* _EXERCISE 1_
Report every line in the records that contains the string "mais", treating uppercase and lowercase as different.

We find that the nonvanishing Majoron mass generated by these
effects can overclose the universe unless the massive Majoron
is unstable. The cosmological mass density constraints
can then be satisfied only if $V_{BL} < 10$ TeV, where $V_{BL}$
is the scale of $B-L$ symmetry breaking.

\end{quotation}
\newpage

\noindent {\bf {1.}}	The idea that neutrinos may be massive Majorana
particles has been extensively discussed in literature.  If this possibility
is realized in nature, it would imply that $B-L$ symmetry of the standard
model is broken by new interactions beyond the standard model, and will
provide a  window to this new physics.  It was proposed in
1980$^{[1]}$ that $B-L$ may be global
symmetry of nature spontaneously broken by the vacuum state.  In this case,
there appears a massless spin zero Nambu-Goldstone boson in the particle
spectrum called the Majoron, which significantly alters our thinking about
the early universe and the role of neutrinos in its evolution.

\vspace{2mm}

The original idea of the Majoron was realized in an extension of the
standard model where the $B-L$ symmetry was spontaneously broken by the
vacuum expectation value of an electroweak singlet complex scalar boson. The
associated Majoron is called the singlet Majoron model$^{[1]}$. Subsequently,
this idea was realized in models where the $B-L$ symmetry was spontaneously
broken by the vev's of iso-triplet$^{[2]}$ and iso-doublet$^{[3]}$ scalar
bosons leading to the so-called triplet and doublet Majoron models,
respectively.  The measurement of the $Z$-width at LEP has ruled out the
triplet and doublet Majoron models.  At present, the only viable Majoron
model is the singlet model or mixed Majoron$^{[4]}$ models, where tiny
admixtures of non-singlet components appear in combination with a dominantly
singlet Majoron.

* _DATA EXCERPTS_
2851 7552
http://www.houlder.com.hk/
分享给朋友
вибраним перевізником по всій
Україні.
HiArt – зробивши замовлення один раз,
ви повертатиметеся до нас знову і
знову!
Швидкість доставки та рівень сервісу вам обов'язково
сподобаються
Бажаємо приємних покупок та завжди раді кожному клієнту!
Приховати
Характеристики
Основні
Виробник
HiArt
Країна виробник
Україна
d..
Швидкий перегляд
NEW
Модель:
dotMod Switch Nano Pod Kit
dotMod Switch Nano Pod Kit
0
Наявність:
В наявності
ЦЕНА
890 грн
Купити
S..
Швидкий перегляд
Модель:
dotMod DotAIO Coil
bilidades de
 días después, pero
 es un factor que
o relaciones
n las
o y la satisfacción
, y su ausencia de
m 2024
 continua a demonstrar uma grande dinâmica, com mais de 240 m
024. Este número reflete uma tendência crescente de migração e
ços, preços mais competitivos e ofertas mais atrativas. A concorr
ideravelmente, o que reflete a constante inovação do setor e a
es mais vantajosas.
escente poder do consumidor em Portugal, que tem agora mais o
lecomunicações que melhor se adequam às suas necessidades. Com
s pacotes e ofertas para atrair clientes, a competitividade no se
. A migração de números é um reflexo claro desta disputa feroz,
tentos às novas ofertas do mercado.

==

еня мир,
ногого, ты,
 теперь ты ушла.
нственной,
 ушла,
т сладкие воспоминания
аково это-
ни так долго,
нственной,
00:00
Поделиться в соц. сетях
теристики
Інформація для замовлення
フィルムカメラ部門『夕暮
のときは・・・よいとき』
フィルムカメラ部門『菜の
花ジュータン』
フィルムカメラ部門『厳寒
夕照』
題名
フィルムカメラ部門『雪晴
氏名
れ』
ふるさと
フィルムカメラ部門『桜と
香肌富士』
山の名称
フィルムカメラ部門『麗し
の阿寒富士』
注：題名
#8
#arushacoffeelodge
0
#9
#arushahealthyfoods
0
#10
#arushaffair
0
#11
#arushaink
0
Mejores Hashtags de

* _EXERCISE 2_
According to the Majoron passage above, what measurement ruled out the triplet and doublet Majoron models?

* _TASK RESULT 1_
 continua a demonstrar uma grande dinâmica, com mais de 240 m
ços, preços mais competitivos e ofertas mais atrativas. A concorr
es mais vantajosas.
escente poder do consumidor em Portugal, que tem agora mais o

* _TASK RESULT 2_
The measurement of the Z-width at LEP.